We need to recognize that people who are now between the ages of 68 and 88 were raised during a time of national crisis when the focus was on survival, not self-actualization. Many of them were children during The Great Depression and some have vivid memories of WWII.

They don’t talk about their feelings, and the idea of posting personal information for the world to see on Facebook or Twitter simply would not make sense to them. We must understand that, from their perspective, people who can’t manage their emotions are weak. In their eyes, emotional weakness is shameful and unacceptable. Even if they acknowledged feeling “down,” it’s likely that they would dismiss their feelings by saying, “I’m just feeling sorry for myself.”

With that in mind, we must strive to recognize their generational uniqueness. We need to be sensitive to their deeply ingrained attitudes toward depression, anxiety, and other mental disorders. We must respect their dignity, their privacy, and their need to feel independent and in control.

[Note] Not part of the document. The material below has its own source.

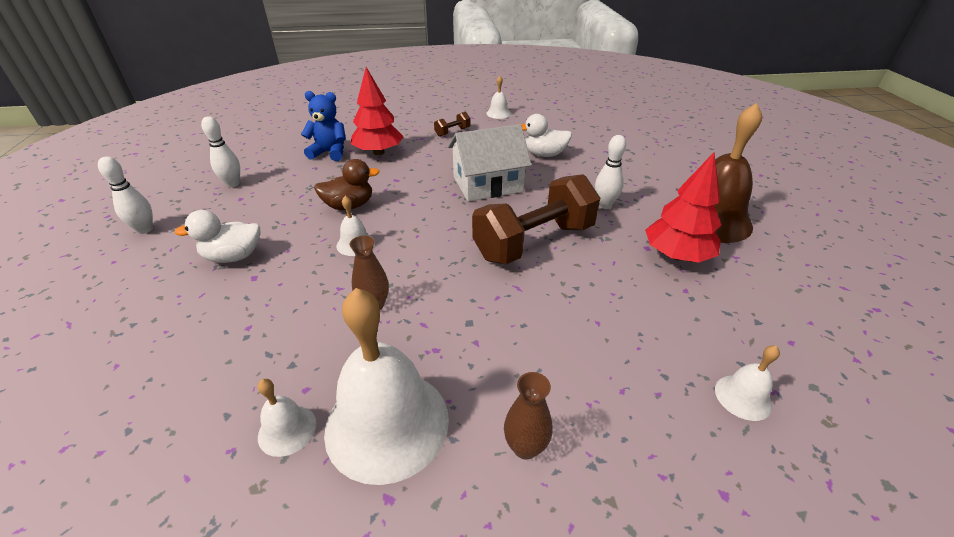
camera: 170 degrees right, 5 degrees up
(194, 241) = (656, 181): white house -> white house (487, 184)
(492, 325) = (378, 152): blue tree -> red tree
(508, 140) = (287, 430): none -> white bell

We should be very careful to not storm into their lives, make a diagnosis and pronounce their treatment. We should ask questions and then listen carefully. If we let them know that we care, and if we can make them feel safe, perhaps they will open the door a crack and let us in.

If they know they can trust us, we’ll be in a better position to help them access the kind of medical and psychological support they need. We will never be able to restore the life they once had. It will never be possible to recapture their “Golden Years”, but with the right approach and appropriate care, we can help them come to a place of peace in their hearts and minds as we help them negotiate the challenges of their final years.